Saturday, August 26, 2006

the sweet, sweet whiff of scandal!

English teachers in Korea must fight an uphill battle to uphold their honor (such honor as we have) in the face of repeated scandals and a general lack of respect for the profession-- said disrespect emanating from both Koreans and their non-Korean teachers.

The Nomad has collected a few links to blog posts on the subject here.

My opinion in a nutshell:

1. The Korean system and Korean attitudes toward both foreigners and English education do much to contribute to the problem. To that extent, Mike is right to suggest that the problem is structural. Hiring practices that screen out the undesirables should be put in place after first arriving at a clear notion of "desirable" and "undesirable."

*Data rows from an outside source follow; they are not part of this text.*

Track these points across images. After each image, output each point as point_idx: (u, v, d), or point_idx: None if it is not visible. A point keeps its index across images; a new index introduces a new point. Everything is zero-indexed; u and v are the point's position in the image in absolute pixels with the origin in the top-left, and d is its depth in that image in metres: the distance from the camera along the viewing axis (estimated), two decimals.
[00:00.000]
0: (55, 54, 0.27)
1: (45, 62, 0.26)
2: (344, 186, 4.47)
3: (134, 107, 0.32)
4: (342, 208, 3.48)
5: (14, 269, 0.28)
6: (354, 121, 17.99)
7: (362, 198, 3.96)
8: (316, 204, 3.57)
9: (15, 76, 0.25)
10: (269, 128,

2. At the same time, any structure is composed of individuals, and these individuals make choices. The structure plays its role, but individual teachers (and students) are responsible for their own actions (or, in the case of harassment, inaction-- say, by victims who fail to report a problem, or by authorities who fail to act swiftly after hearing of a problem). The best approach to the structural issue, then, is to think globally but act locally: hold teachers accountable when they perform unprofessionally, but by the same token, reward those who show above-average performance. An individual boss can make a big difference in this area, and individual teachers are grown human beings who can conduct themselves well or poorly both inside and outside the classroom. Responsibility at this individual level is just as important as instituting structural fixes.

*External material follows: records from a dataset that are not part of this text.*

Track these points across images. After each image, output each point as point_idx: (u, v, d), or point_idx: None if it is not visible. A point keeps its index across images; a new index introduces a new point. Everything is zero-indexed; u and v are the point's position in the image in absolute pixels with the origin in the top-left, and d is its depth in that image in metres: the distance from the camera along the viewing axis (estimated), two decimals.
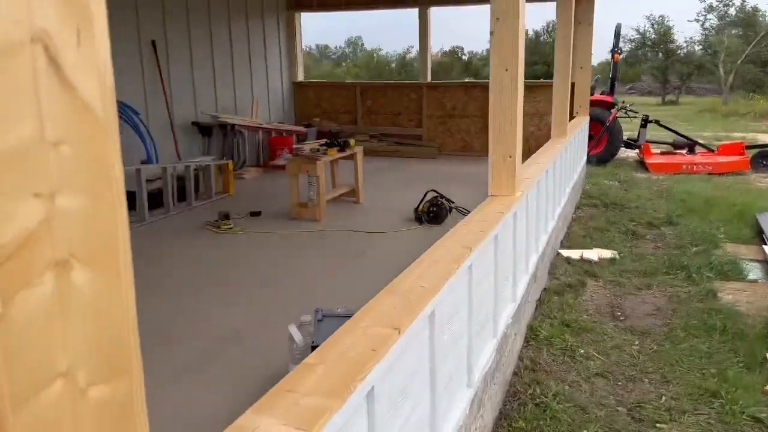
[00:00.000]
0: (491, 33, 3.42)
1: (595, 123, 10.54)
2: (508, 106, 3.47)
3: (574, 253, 6.10)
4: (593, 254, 6.06)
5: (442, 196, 5.97)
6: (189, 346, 3.49)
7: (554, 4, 6.39)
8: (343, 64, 42.82)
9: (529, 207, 4.14)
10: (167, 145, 7.85)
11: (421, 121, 10.21)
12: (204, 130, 8.29)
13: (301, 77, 10.91)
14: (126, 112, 7.19)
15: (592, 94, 11.31)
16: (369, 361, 1.56)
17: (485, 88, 3.56)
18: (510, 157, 3.54)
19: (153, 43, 7.63)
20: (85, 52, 0.67)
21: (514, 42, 3.37)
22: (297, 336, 2.56)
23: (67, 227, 0.67)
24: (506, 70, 3.44)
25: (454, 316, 2.40)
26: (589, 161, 10.17)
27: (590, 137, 10.41)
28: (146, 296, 4.08)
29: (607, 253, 6.11)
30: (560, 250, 6.16)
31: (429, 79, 10.18)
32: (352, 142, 6.47)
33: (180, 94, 8.14)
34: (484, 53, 36.33)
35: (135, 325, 0.78)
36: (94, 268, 0.70)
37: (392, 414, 1.77)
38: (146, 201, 5.76)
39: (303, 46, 10.95)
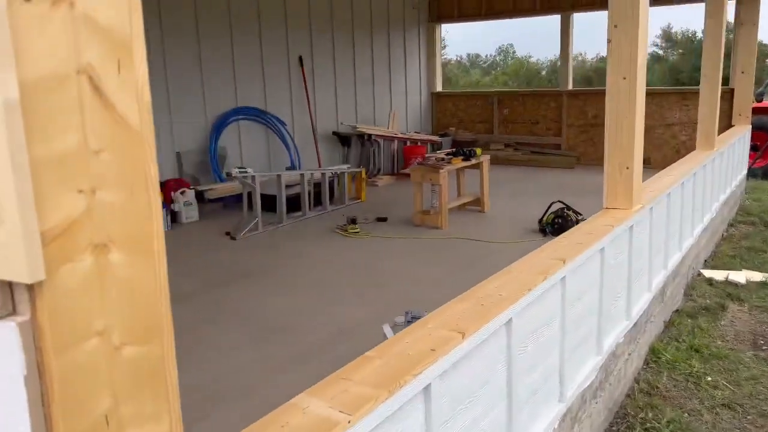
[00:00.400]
0: (608, 41, 3.32)
1: (761, 132, 9.56)
2: (624, 115, 3.34)
3: (718, 274, 5.61)
4: (740, 276, 5.53)
5: (568, 208, 5.80)
6: (304, 340, 3.76)
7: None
8: (492, 72, 42.50)
9: (654, 222, 3.92)
10: (310, 154, 8.41)
11: (560, 130, 9.94)
12: (343, 139, 8.75)
13: (439, 88, 11.10)
14: (273, 123, 7.82)
15: (759, 101, 10.26)
16: (425, 359, 1.64)
17: None
18: (627, 168, 3.40)
19: (300, 58, 8.23)
20: (124, 78, 0.85)
21: (633, 49, 3.25)
22: (389, 334, 2.69)
23: (106, 217, 0.85)
24: (624, 78, 3.32)
25: (541, 328, 2.39)
26: (753, 174, 9.25)
27: (755, 148, 9.46)
28: (273, 292, 4.44)
29: (757, 276, 5.55)
30: (702, 270, 5.71)
31: (570, 86, 9.87)
32: (478, 151, 6.49)
33: (323, 105, 8.67)
34: None
35: (167, 299, 0.95)
36: (129, 251, 0.88)
37: (455, 415, 1.82)
38: (285, 204, 6.23)
39: (453, 56, 11.12)
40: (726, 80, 8.26)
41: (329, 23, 8.63)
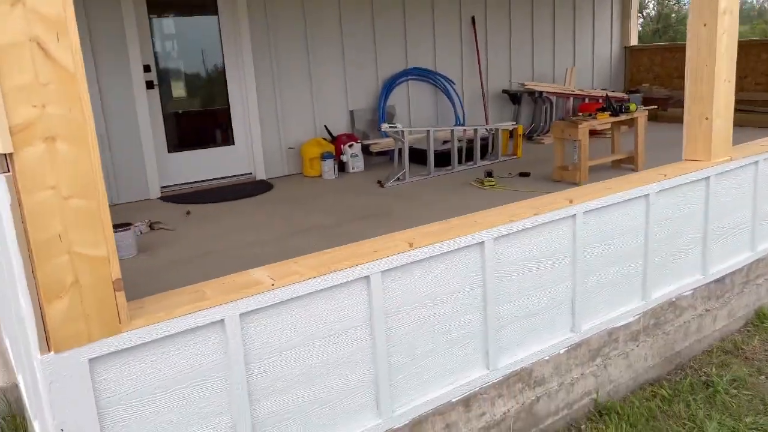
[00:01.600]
0: None
1: None
2: (704, 64, 3.22)
3: None
4: None
5: None
6: None
7: None
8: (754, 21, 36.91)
9: (757, 178, 3.65)
10: (478, 112, 8.74)
11: None
12: (513, 98, 8.88)
13: (634, 41, 10.46)
14: (441, 82, 8.31)
15: None
16: (365, 256, 2.12)
17: None
18: (706, 119, 3.28)
19: (472, 19, 8.53)
20: (62, 43, 1.50)
21: None
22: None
23: (53, 121, 1.52)
24: (704, 25, 3.19)
25: (538, 260, 2.63)
26: None
27: None
28: (387, 227, 5.04)
29: None
30: None
31: None
32: (632, 106, 6.22)
33: (495, 64, 8.88)
34: None
35: (99, 173, 1.61)
36: (69, 142, 1.55)
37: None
38: (433, 158, 6.75)
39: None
40: None
41: None
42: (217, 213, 5.71)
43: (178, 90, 6.86)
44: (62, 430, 1.61)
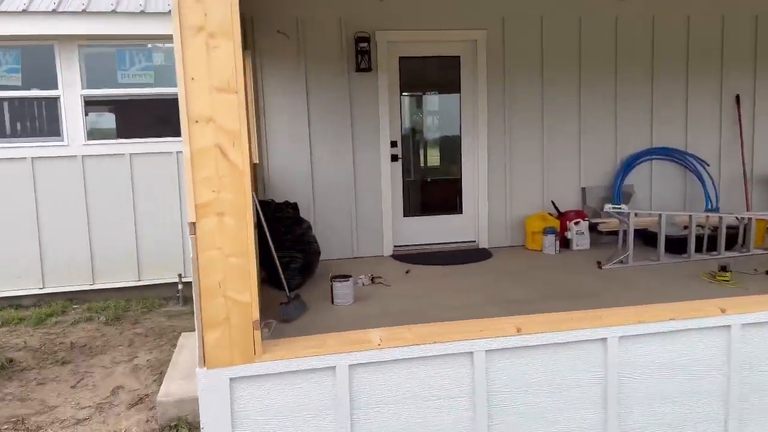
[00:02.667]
0: None
1: None
2: None
3: None
4: None
5: None
6: None
7: None
8: None
9: None
10: (738, 198, 7.91)
11: None
12: None
13: None
14: (690, 163, 7.77)
15: None
16: (469, 332, 2.35)
17: None
18: None
19: (737, 97, 7.85)
20: (236, 149, 2.14)
21: None
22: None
23: (224, 202, 2.15)
24: None
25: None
26: None
27: None
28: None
29: None
30: None
31: None
32: None
33: (763, 148, 7.98)
34: None
35: (252, 239, 2.18)
36: (233, 217, 2.17)
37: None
38: (663, 244, 6.36)
39: None
40: None
41: None
42: (432, 275, 6.24)
43: (419, 161, 7.68)
44: (203, 428, 2.19)
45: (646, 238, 7.01)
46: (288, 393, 2.23)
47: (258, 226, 4.96)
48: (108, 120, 8.52)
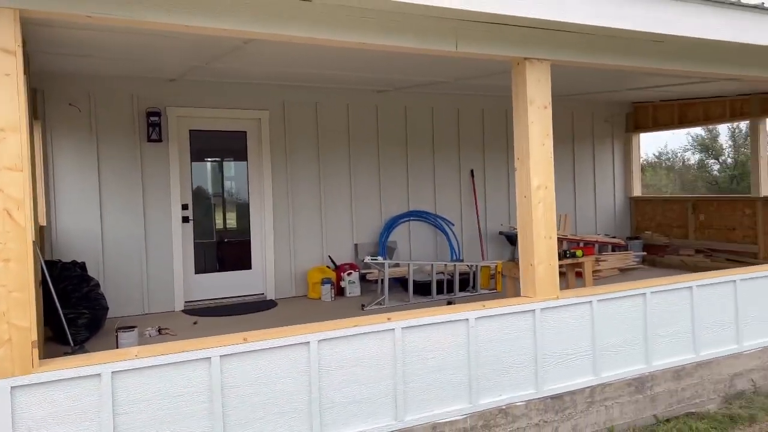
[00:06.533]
0: (515, 169, 4.34)
1: None
2: (527, 225, 4.26)
3: None
4: None
5: None
6: None
7: None
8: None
9: (577, 314, 4.47)
10: (476, 251, 9.81)
11: (756, 237, 9.32)
12: (510, 238, 9.91)
13: (637, 192, 11.34)
14: (439, 223, 9.53)
15: None
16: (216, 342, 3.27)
17: None
18: (531, 265, 4.26)
19: (471, 172, 9.87)
20: (21, 211, 2.89)
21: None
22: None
23: (10, 251, 2.87)
24: (524, 197, 4.27)
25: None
26: None
27: None
28: None
29: None
30: None
31: (761, 193, 9.28)
32: (578, 253, 7.09)
33: (493, 210, 10.05)
34: None
35: (32, 279, 2.91)
36: (17, 262, 2.89)
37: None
38: (412, 288, 7.84)
39: (642, 161, 11.38)
40: None
41: (503, 143, 10.08)
42: (219, 324, 6.99)
43: (209, 223, 8.49)
44: None
45: (403, 283, 8.47)
46: (62, 397, 2.94)
47: (43, 282, 5.40)
48: None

3. Expressing lust on a blog probably brings one close to a certain ethical line, but whether that line is crossed will depend on several factors: one's own attitude and writing style, one's own intentions, the mindset of the reader(s), and so on. I, for instance, have admitted attraction to some of my hotter college-age and adult students while at a previous place of employment, but I have always played those feelings for comedy on the blog, primarily because such situations were funny to me, and because I knew I'd never act on those feelings. Look But Don't Touch.

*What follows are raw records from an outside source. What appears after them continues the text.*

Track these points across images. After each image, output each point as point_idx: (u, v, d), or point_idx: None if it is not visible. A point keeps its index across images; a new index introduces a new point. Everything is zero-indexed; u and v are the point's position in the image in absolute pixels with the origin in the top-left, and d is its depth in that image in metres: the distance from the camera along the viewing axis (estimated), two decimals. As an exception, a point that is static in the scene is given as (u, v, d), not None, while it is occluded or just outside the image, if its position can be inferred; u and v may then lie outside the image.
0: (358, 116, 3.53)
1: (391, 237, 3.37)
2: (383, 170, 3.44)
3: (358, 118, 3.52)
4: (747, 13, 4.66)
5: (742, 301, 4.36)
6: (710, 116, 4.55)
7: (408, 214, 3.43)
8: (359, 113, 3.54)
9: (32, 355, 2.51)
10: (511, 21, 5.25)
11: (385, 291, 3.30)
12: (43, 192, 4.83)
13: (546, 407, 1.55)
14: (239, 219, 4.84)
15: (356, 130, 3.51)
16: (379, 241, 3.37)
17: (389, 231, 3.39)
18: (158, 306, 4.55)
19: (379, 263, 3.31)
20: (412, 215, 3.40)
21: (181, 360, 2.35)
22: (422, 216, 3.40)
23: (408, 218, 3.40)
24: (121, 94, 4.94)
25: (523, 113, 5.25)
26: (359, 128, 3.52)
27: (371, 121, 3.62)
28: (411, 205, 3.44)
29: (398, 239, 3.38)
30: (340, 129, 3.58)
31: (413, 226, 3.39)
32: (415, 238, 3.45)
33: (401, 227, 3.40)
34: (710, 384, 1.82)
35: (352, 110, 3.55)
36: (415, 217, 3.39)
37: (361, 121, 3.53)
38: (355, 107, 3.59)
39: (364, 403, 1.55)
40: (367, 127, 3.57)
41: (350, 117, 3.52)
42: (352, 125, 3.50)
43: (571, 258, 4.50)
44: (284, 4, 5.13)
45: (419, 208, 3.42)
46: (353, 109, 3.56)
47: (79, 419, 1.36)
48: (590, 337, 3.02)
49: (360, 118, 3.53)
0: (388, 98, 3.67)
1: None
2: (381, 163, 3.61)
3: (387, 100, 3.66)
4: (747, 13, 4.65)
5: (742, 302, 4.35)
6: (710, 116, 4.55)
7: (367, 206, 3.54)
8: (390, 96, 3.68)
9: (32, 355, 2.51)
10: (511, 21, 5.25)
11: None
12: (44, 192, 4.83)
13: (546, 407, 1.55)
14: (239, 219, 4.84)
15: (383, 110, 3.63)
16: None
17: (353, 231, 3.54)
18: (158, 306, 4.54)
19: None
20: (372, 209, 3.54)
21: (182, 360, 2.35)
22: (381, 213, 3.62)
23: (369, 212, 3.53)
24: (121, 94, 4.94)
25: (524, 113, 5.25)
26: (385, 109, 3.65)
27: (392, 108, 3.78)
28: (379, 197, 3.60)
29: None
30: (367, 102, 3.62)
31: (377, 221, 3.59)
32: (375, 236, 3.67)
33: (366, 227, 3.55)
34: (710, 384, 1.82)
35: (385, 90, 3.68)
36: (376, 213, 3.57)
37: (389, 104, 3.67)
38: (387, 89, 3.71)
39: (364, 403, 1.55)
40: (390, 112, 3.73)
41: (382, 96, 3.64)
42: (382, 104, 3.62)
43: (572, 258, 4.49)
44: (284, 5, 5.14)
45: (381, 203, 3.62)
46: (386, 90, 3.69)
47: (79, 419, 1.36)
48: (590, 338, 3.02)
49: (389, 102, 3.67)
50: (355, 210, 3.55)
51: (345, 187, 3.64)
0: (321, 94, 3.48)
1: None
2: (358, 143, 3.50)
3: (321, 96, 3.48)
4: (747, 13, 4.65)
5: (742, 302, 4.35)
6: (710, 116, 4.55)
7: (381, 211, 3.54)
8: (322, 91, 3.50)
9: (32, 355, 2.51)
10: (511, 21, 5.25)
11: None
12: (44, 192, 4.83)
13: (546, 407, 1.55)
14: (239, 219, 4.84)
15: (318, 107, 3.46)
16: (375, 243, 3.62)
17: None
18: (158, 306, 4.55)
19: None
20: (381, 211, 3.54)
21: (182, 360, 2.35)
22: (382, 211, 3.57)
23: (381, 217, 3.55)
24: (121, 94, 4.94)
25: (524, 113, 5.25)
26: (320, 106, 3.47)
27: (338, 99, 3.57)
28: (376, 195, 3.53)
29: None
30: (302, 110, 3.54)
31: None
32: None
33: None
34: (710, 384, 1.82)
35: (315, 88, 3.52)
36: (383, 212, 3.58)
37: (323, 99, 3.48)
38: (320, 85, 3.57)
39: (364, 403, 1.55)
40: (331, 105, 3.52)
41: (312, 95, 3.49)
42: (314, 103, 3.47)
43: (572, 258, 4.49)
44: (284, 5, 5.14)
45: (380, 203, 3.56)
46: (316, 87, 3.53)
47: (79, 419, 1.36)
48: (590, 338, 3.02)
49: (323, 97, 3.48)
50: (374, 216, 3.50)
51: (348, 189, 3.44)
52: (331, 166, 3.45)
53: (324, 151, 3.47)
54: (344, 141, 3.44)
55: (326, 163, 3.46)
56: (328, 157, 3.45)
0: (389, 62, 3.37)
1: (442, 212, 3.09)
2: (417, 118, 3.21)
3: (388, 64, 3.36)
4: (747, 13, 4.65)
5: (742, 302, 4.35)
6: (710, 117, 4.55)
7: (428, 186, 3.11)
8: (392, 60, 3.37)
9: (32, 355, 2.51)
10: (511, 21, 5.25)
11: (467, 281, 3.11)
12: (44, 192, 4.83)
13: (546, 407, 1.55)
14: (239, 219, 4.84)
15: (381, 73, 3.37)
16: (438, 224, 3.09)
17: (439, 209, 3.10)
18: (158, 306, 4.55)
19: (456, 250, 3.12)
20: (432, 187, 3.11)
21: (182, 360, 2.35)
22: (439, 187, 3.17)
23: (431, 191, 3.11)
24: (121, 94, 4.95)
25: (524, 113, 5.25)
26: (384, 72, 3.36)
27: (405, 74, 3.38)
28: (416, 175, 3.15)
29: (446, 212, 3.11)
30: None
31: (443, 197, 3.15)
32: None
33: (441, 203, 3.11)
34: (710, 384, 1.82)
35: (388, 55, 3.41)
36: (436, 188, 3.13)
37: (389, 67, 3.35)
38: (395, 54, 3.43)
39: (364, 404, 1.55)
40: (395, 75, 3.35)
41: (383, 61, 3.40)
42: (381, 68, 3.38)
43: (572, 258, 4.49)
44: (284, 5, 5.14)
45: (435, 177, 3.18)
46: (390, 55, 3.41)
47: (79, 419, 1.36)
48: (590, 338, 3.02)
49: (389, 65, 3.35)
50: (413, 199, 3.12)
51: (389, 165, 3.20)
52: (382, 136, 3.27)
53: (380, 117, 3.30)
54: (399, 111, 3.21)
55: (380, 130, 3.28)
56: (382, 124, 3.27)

4. Mike is entirely correct to say that there should be a very clear teacher-student relationship: professionalism demands nothing less. To that end, I never invite my students to my place (except on one occasion, when a group came over for about ten minutes to help me carry some stuff to campus for an in-class foodfest), and while I give my email address and phone number to my students, I always wait for them to call me first. Most students don't even bother. I also don't "hang" with my students in a relaxed, buddy-buddy sense. I've started groups such as our English Circle and the free French class, but you won't see me chowing down and doing shots with students on weekends or weekday evenings.

5. Korea currently plays host to a lot of Western freaks, quite a few of whom I've met, many more of whom I've heard about. But Korea abets the situation by fetishizing the English language and, as Mike notes, white Western culture (though I'd add that black American culture has its influence here, too, as seen in the form of awful, watered-down rap and R&B).

6. However, educational standards are improving, as more Korean parents become aware of the overall problem, and schools start to tighten up their hiring practices. That's the good news. But:

7. In Korea, a general disrespect toward teachers in general, foreign or not, seems to be on the rise, which isn't good news for anybody. I see this aspect of Korean society swinging in a disturbingly American direction (having taught French for two years at an American high school, I know firsthand how disrespectful American students can be), and hope Korea will see the cliff it's heading toward and apply the brakes. This is one of those areas where Korean Confucianism, retooled for modern sensibilities (e.g., a Confucianism that drops the notion of female inferiority), might offer a better solution to the disrespect issue than a greater infusion of Western egalitarianism and individualism might. I'd like to elaborate on this, but don't have the argument fully formed in me noggin right now.